Lab1-System Setup Tutorial
Welcome to SBU SOC591 Intro to CSS Lab training session. You can get access to this tutorial via https://yongjunzhang.com/files/css/Lab1-Tutorial.html. You get the RMarkdown file here.
This tutorial aims to help CSS students set up their computer system to meet necessary lab training requirements. It includes basic steps to install Git, Github, R, Rstudio, Python, Jupyter notebook, Spyder, Google Cloud service, vscode, etc. You can choose the appropriate ones they need.
If you don’t want to install anything on your computer, you can use rstudio.cloud (R) and google colab (python). But I strongly suggest that you install them because you want to have more experience.
Install Homebrew on Mac
Homebrew https://brew.sh/ is the missing package manager for macOS (or Linux). So it installs software you need that Apple (or your Linux system) didn’t have.
To install, paste the following code in the quote in a macOS Terminal or Linux shell prompt. If you don’t know terminal, you can do spotlight search and type terminal to open it…
/bin/bash -c "$(curl -fsSL https://raw.githubusercontent.com/Homebrew/install/master/install.sh)"
You can check here https://brew.sh/ for more details. If you use windows system, just skip this.
Then Use Homebrew to Install Git on Mac
Git is one of the most popular version control system and you can use it with your github.com repository as well as RStudio.
Copy and paste the following code into your terminal window and hit Return.
brew install git
Note that you can also use homebrew to install other software you need using similar commands. For more details on brew commands, you can check here https://docs.brew.sh/Manpage.
If you use Windows System, you need to download Git first and then install Git on Windows
You can download GIT here https://gitforwindows.org/
After you have successfully installed GIT, you need to MAKE some basic configurations.
Here is the GIT cheat sheet https://github.github.com/training-kit/downloads/github-git-cheat-sheet/ Usually you need to set up your global name and email address (usually your github account).

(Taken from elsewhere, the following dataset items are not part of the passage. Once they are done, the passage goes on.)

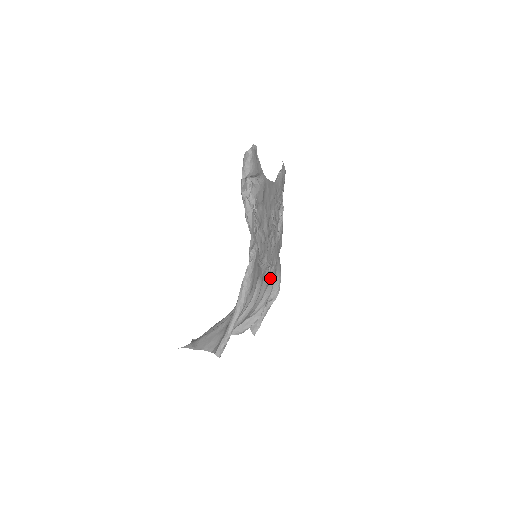
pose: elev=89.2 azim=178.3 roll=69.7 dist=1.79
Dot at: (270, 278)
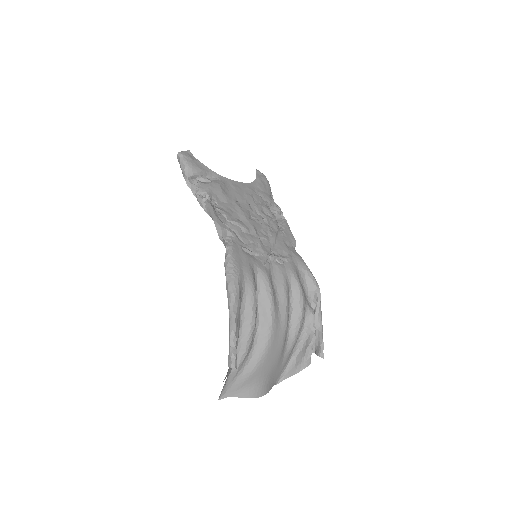
Dot at: (287, 272)
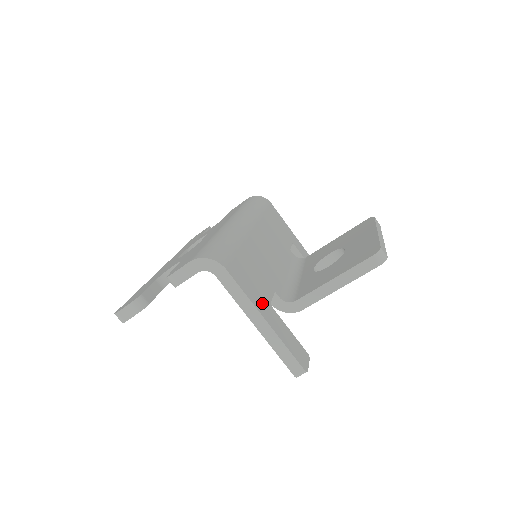
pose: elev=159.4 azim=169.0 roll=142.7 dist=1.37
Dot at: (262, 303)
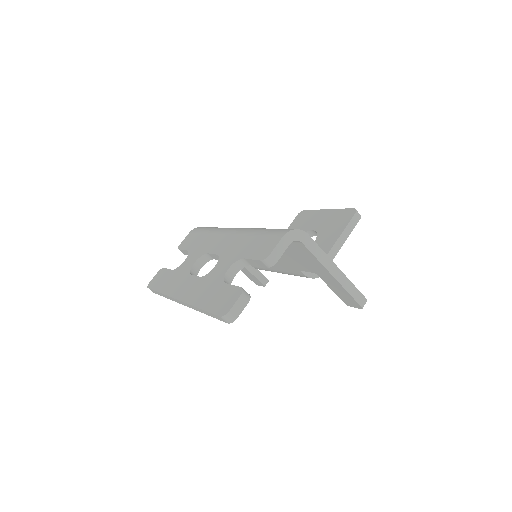
Dot at: occluded
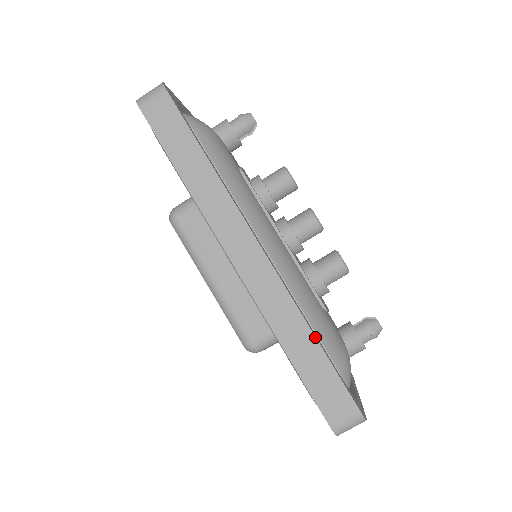
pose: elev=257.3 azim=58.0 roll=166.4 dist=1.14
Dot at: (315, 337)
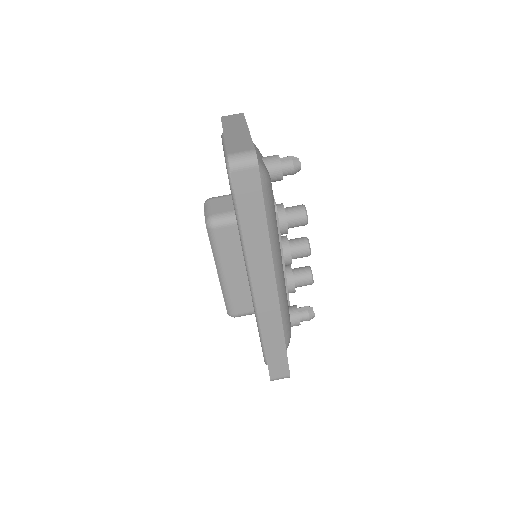
Dot at: occluded
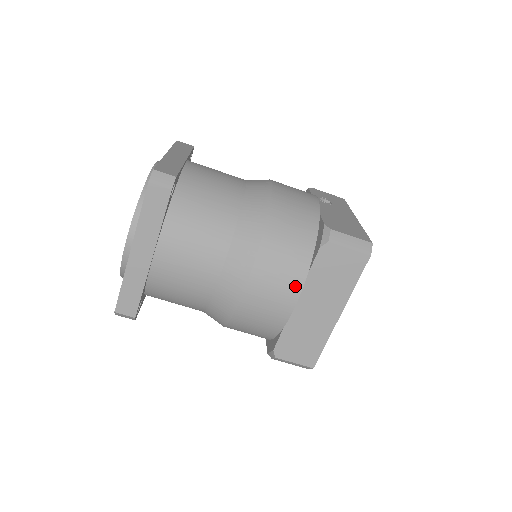
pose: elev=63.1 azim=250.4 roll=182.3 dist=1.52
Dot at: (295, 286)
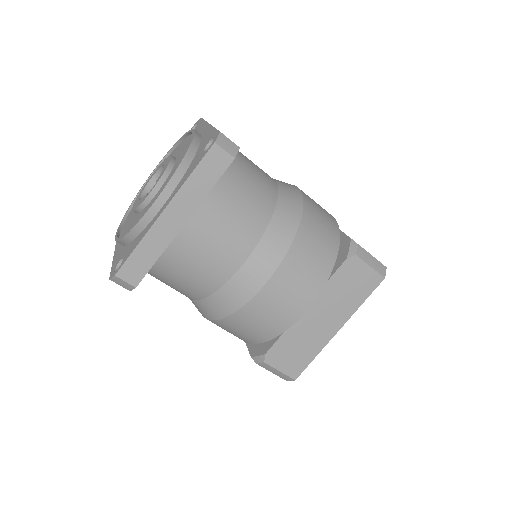
Dot at: (313, 291)
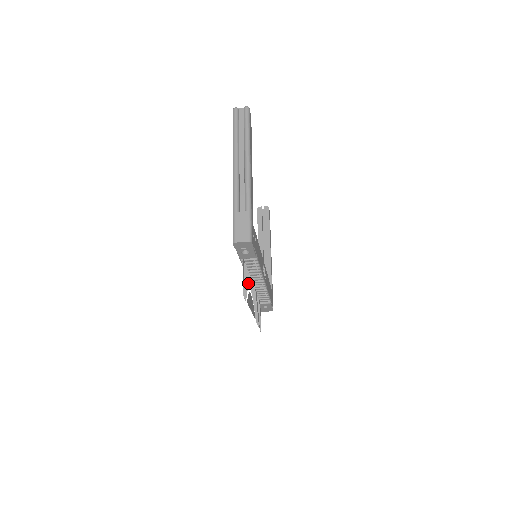
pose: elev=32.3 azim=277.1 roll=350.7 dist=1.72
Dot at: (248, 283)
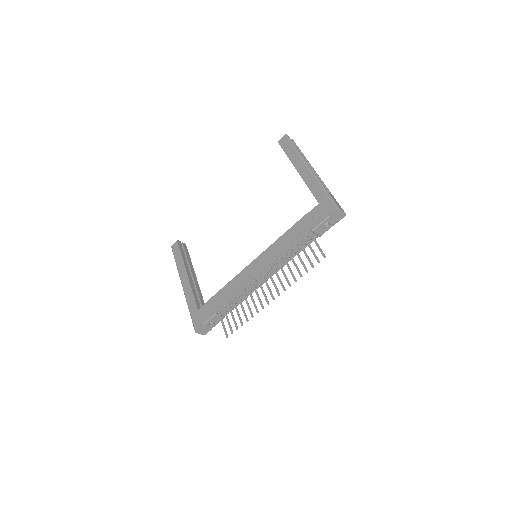
Dot at: occluded
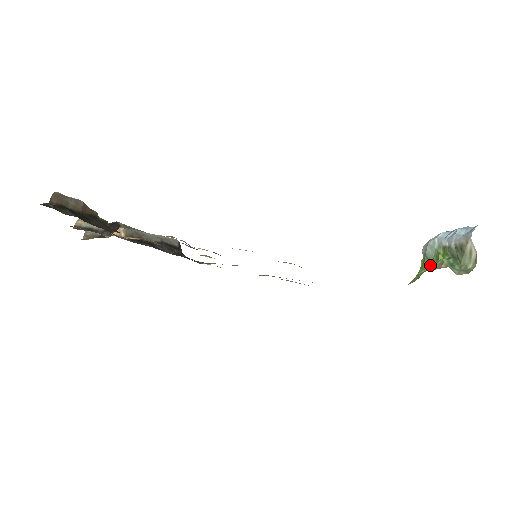
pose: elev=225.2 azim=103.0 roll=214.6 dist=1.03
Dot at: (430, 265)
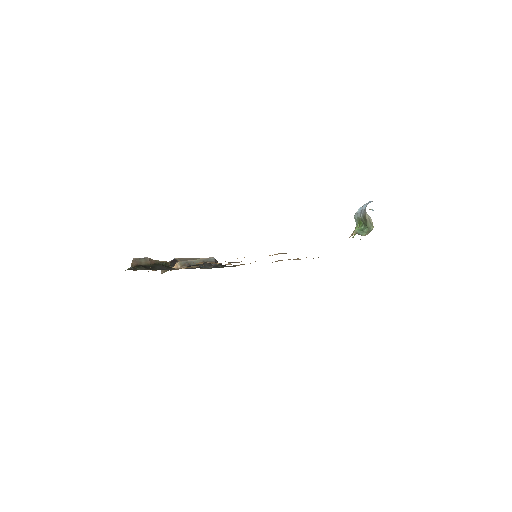
Dot at: occluded
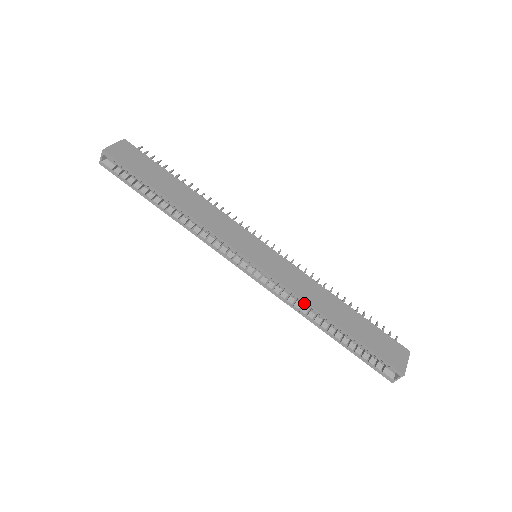
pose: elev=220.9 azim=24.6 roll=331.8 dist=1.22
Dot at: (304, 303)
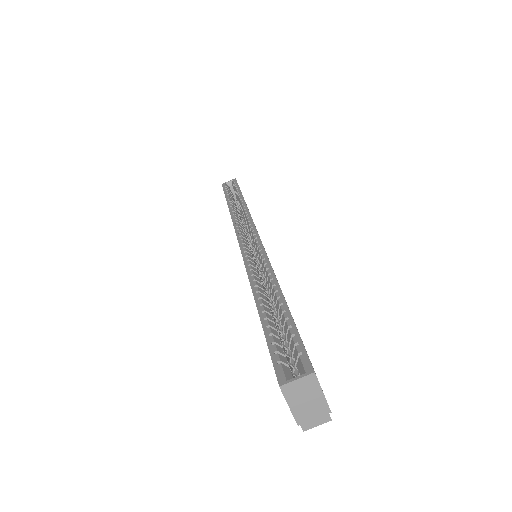
Dot at: occluded
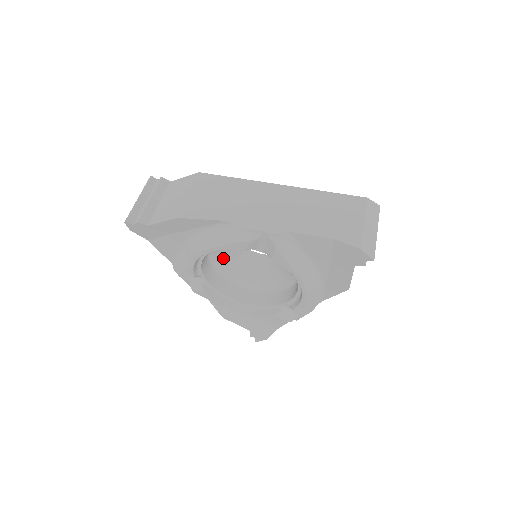
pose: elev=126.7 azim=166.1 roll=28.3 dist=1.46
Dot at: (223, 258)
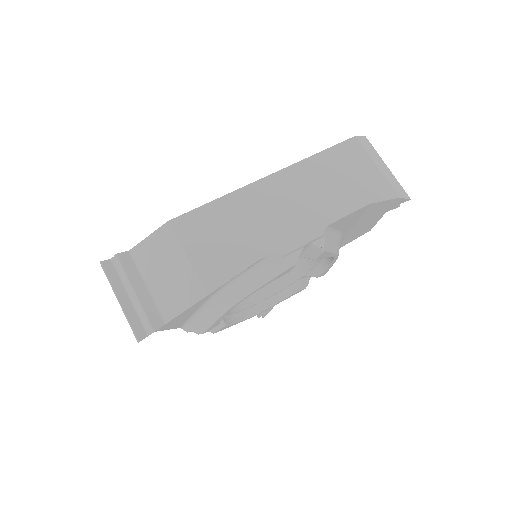
Dot at: occluded
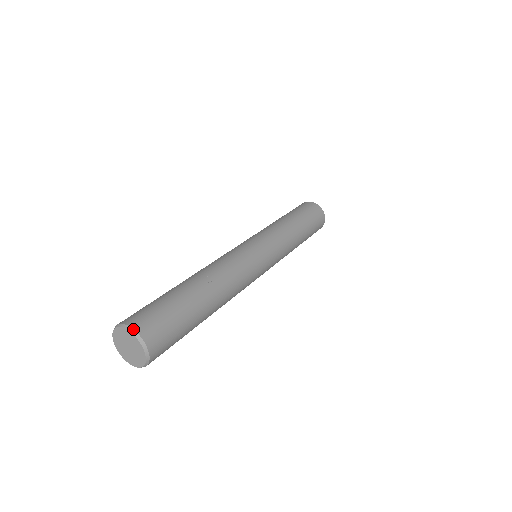
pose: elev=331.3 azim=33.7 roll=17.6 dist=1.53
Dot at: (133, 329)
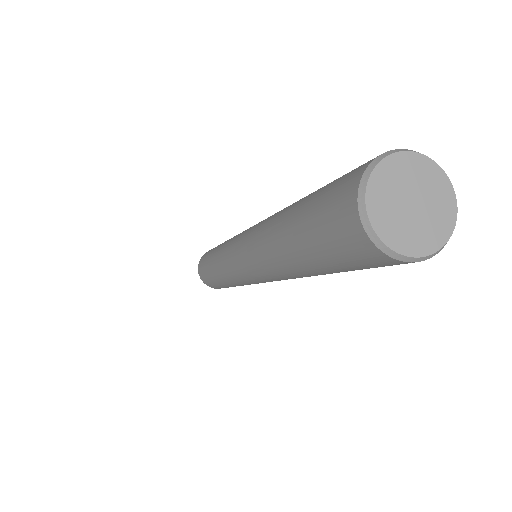
Dot at: (399, 149)
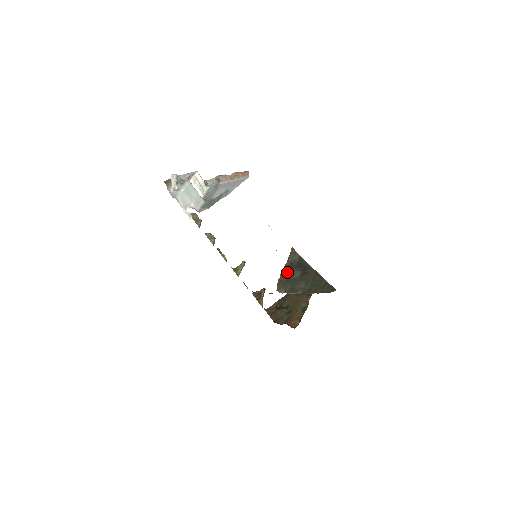
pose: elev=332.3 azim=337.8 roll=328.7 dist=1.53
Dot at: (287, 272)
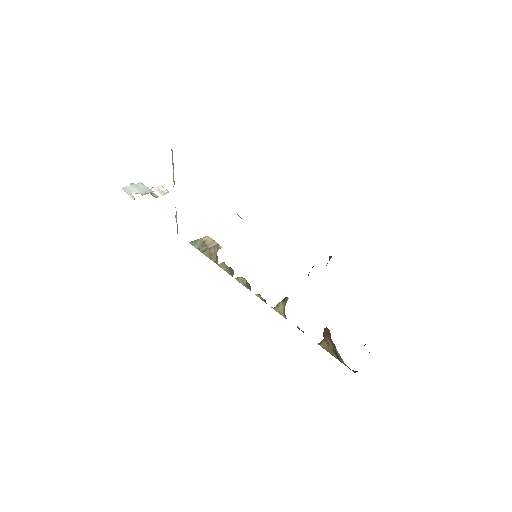
Dot at: occluded
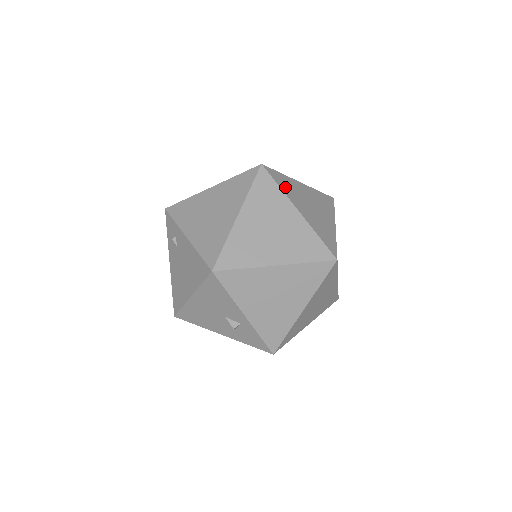
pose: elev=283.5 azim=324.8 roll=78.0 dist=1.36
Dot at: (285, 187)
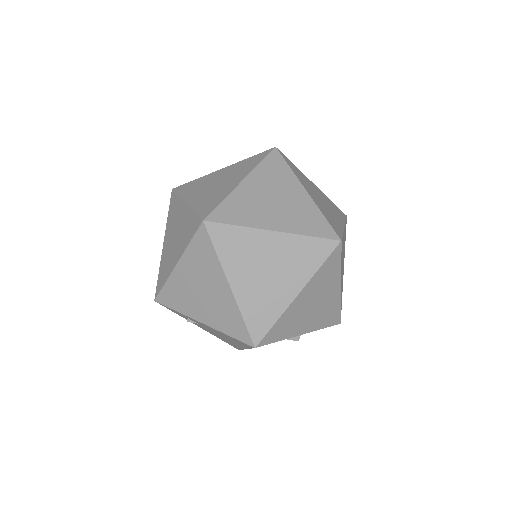
Dot at: (241, 217)
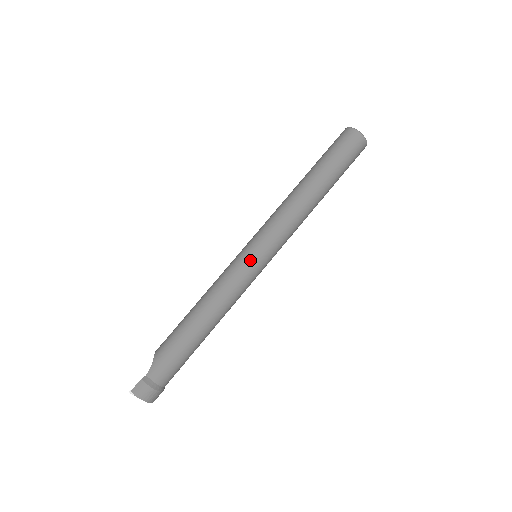
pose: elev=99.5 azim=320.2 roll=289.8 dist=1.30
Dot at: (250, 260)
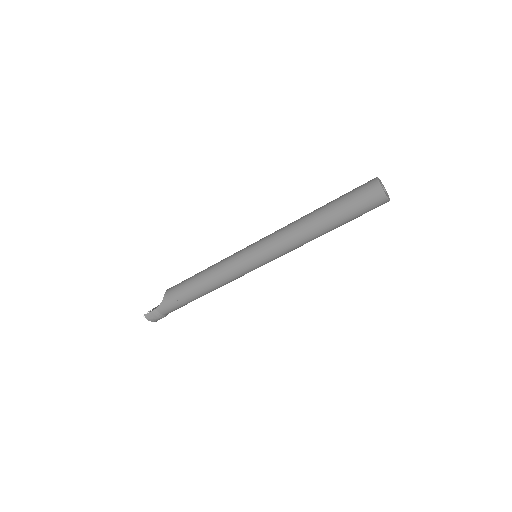
Dot at: (248, 265)
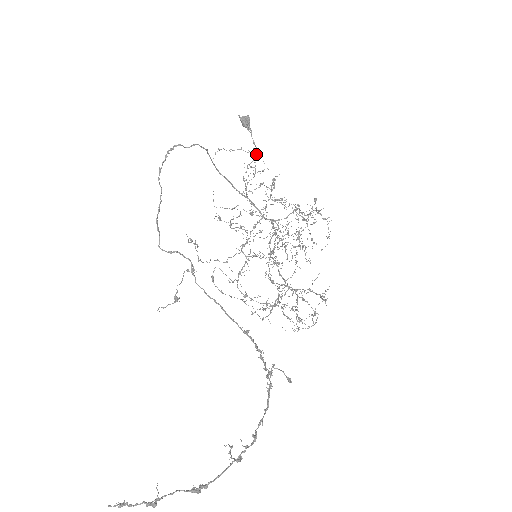
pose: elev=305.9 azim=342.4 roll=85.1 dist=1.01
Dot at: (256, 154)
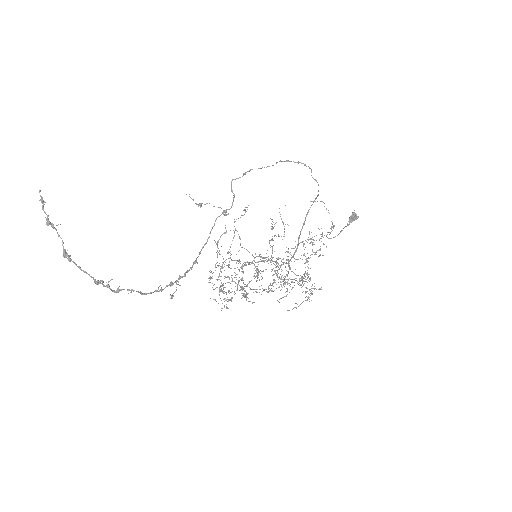
Dot at: (334, 237)
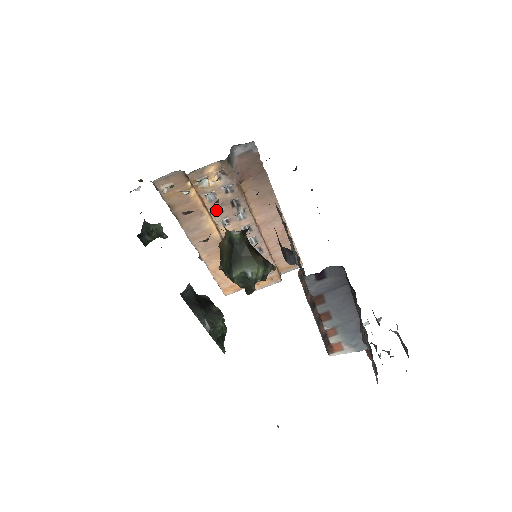
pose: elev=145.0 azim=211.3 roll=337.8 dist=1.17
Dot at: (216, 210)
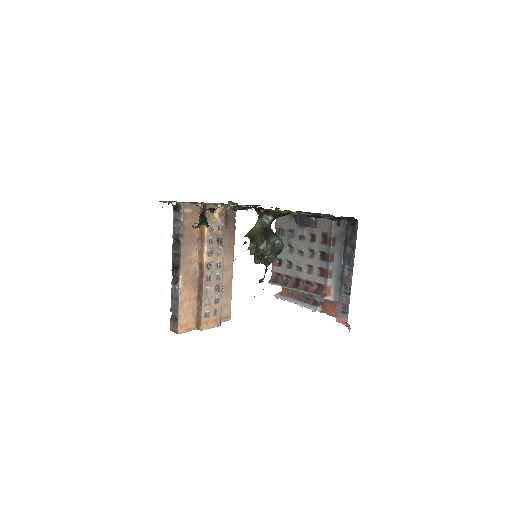
Dot at: (209, 240)
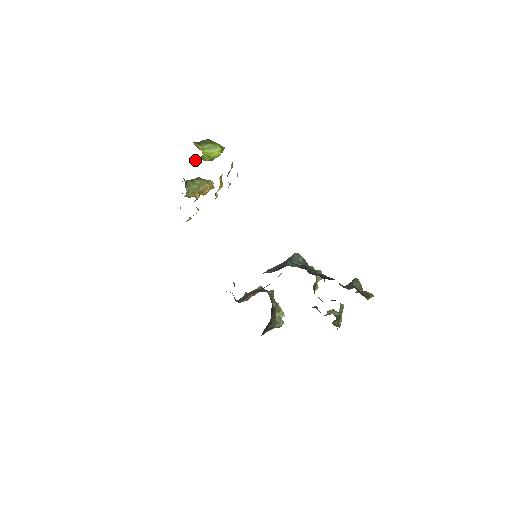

Check here to sign up for a free github account https://github.com/join. Check here to see why you need GITHUB https://github.com/features.
Another way to use GIT is via GITHUB desktop.
You can check here https://docs.github.com/en/desktop/getting-started-with-github-desktop/setting-up-github-desktop to download and install GITHUB DESKTOP. But you have to set up your account and Install GIT first.
Install R and Rstudio
Of course, you can use homebrew to install R on MAC. But let us do it from scratch.
Before Installing Rstudio, you need to Install R. You can download R and other necessary software by clicking here https://cran.r-project.org/. You can choose the appropriate version for your system (e.g., windows, Mac). Be careful to follow its installing instruction, especially regarding those necessary software like xquartz.
After this step, please go to RStudio website to download and install RStudio desktop. You can click here https://rstudio.com/products/rstudio/download/ and choose the free version.
Then, you can use install.packages function to install necessary R packages. But I suggest you to copy and paste following code to install some common packages for data processing and visualization. You can add any packages you want to install by defining the “packages” variable.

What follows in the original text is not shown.